Having no friends didn’t stop Susan from going to the local coffee shop. She needed her fix of caffeine just like everyone else and, just like everyone else, she wasn’t afraid to let others know that her fix of caffeine was something she absolutely had to have in order to function in the morning. In fact, it’d become a kind of catchphrase she’d deploy in an attempt to endear herself to the hemp draped hipsters that slouched on the new old-looking sofas. They would nod knowingly and smile politely, acknowledging the effort whilst simultaneously praying that she didn’t ask to sit with them. Something told them, quite rightly, that conversations remembering the plight of forgotten animals and niche websites selling multiple varieties of nut flavoured soya milk would be lost on her. They felt that it was for her own good, none of them wanted embarrassment to spoil their morning coffee.
The coffee shop, called “Simply Frappé” was a typically unique and nauseously pretentious establishment kitted out with “rustic” furniture and “retro” art. The sofas were tatty, the central heating pipes were exposed and breakfast was served on anything unconventional like a piece of slate or a chopping board or some foam picked out of an old man’s chair by a toddler. Breakfast itself was a collection of vaguely Italian ingredients thrown together by an “artisan”, who, rather than being a 57 year old, fully experienced, continental chef as the word artisan would imply, was in fact a 16 year old kid from a middle class family that felt it was beneath them for their child to post newspapers through letterboxes like everyone else.
For some suitably hip reason, the proprietor had decided to hang an old fishing boat from the ceiling and had allowed a bunch of fresh faced, Uni drop-out artists to design and paint an abstract mural to act as a “mood wall” on one side of the shop. Predictably, Susan liked to sit beneath the mood wall because she was always willing to believe some bullshit provided a number of other people liked it too. She said it helped regulate her stress hormones.
Susan made her way to the counter, she waited patiently whilst the barista connected an iPod to the sound system and selected the indie-folk compilation 3 playlist; she scrolled through the list looking for anything that contained the sound of a banjo being tossed into a well and pressed play. Susan looked around, she didn’t need to look at the menu, she already knew what she was going to have, it was a coffee. She watched as a strikingly tall man, dressed from head to toe in pastel shades of corduroy, paid for his items and made his way over to what appeared to be his usual spot. He sunk ungracefully into a large beanbag, next to it was an old table upon which he set his espresso and a well thumbed copy of To Kill a Mockingbird. The old table, complete with leg wobble, was unreasonably small and as a result his book fell onto the floor, spilling out various bits of paper and half finished sketches of drainpipes. He began to struggle to get out of the bag like a clumsy giraffe stuck in marshland and in doing so he also knocked his spoon to the floor. The clang of metal on wood resonated around the shop and everyone looked in his direction as he flapped about like a frustrated crane fly bashing itself against a window. It was fascinating to watch, indeed the nature of his ungainly frame and his chosen seat made it a spectator sport with onlookers placing subconscious wagers on whether he’d have to roll out of the beanbag, whether he’d just give up or whether the beanbag would claim him, leaving behind a pair of moccasin style shoes and a sense of resigned inevitability about the whole situation.
With the spectacle having finished with the man gathering up his belongings and dusting himself down, Susan completed her transaction and was faced with a choice, does she take up her preferred spot under the mood wall near the struggling bean bag man or does she join the ranks of the multitasking women in the window, busily sipping their from takeaway coffee cups despite opting to sit in?
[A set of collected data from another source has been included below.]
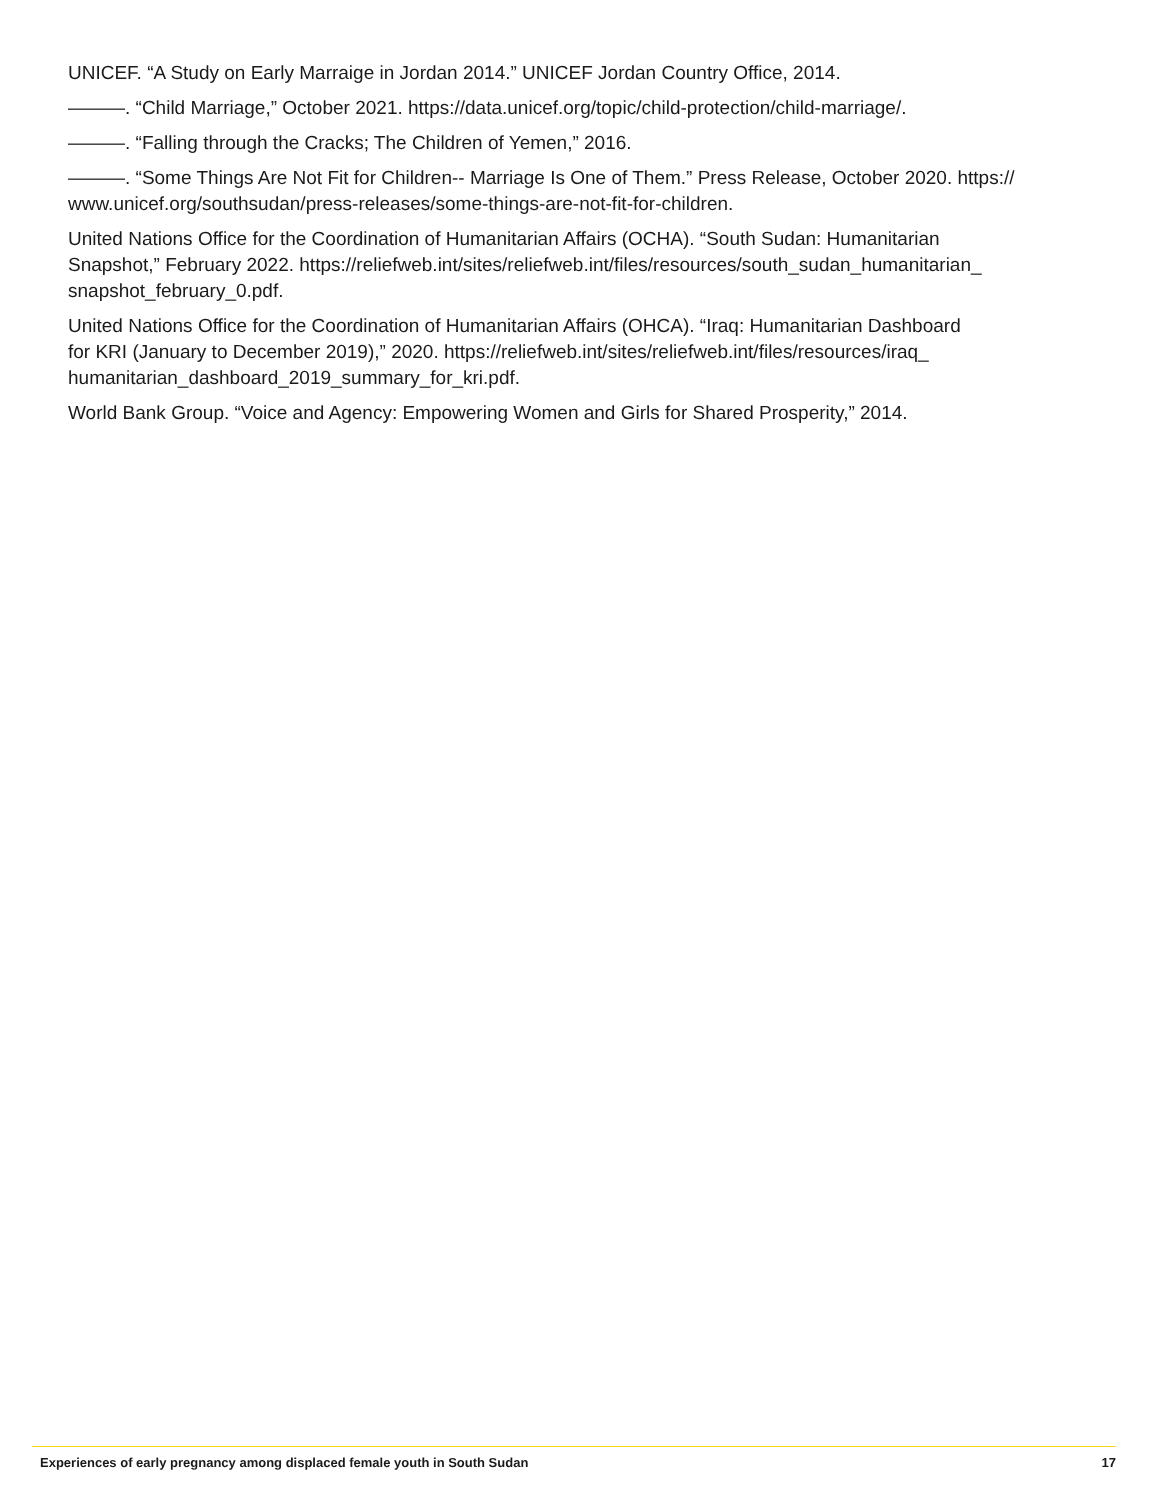UNICEF. “A Study on Early Marraige in Jordan 2014.” UNICEF Jordan Country Office, 2014.
———. “Child Marriage,” October 2021. https://data.unicef.org/topic/child-protection/child-marriage/.
———. “Falling through the Cracks; The Children of Yemen,” 2016.
———. “Some Things Are Not Fit for Children-- Marriage Is One of Them.” Press Release, October 2020. https://
www.unicef.org/southsudan/press-releases/some-things-are-not-fit-for-children.
United Nations Office for the Coordination of Humanitarian Affairs (OCHA). “South Sudan: Humanitarian
Snapshot,” February 2022. https://reliefweb.int/sites/reliefweb.int/files/resources/south_sudan_humanitarian_
snapshot_february_0.pdf.
United Nations Office for the Coordination of Humanitarian Affairs (OHCA). “Iraq: Humanitarian Dashboard
for KRI (January to December 2019),” 2020. https://reliefweb.int/sites/reliefweb.int/files/resources/iraq_
humanitarian_dashboard_2019_summary_for_kri.pdf.
World Bank Group. “Voice and Agency: Empowering Women and Girls for Shared Prosperity,” 2014.
Experiences of early pregnancy among displaced female youth in South Sudan 17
For a change, Susan decided to take up a stool next to a professional looking woman in the window. She hoped to be able to strike up a relatable conversation about how important coffee was in their lives and about how she couldn’t possibly go without the taste of bitter-brown piss water first thing in the morning. The professional looking woman threw a glance at Susan as she sat down, Susan smiled and gave a slight invitational nod, the woman flicked her eyes up and down assessing and instantly judging her. The outcome was not good and the woman looked back down at her phone without batting an eyelid. Susan lost her smile and began staring blankly out of the window.
Opposite the shop was a bus stop, she found her wandering eyes fixed on a group of squat, elderly women dressed in equally horrific versions of the same wolf fleece. Amongst them was younger, fatter man wearing a similar kitten style fleece with a Slipknot t-shirt underneath. The juxtaposition of the cute and the abhorrent only served to make an already risible individual even more ridiculous. Susan was heartened by what she saw, as shit as her life was, she could at least be content with the knowledge that she wasn’t a roll-your-own grandma in a weird fleece waiting for a bus to take her to a sticky, chip pan fragranced flat in which one pull of red handle would bring a warden straight to her door, gloved to the elbows prepared to clean up all kinds of shit. Literally speaking.
Susan drank what remained of her coffee and skipped off to work.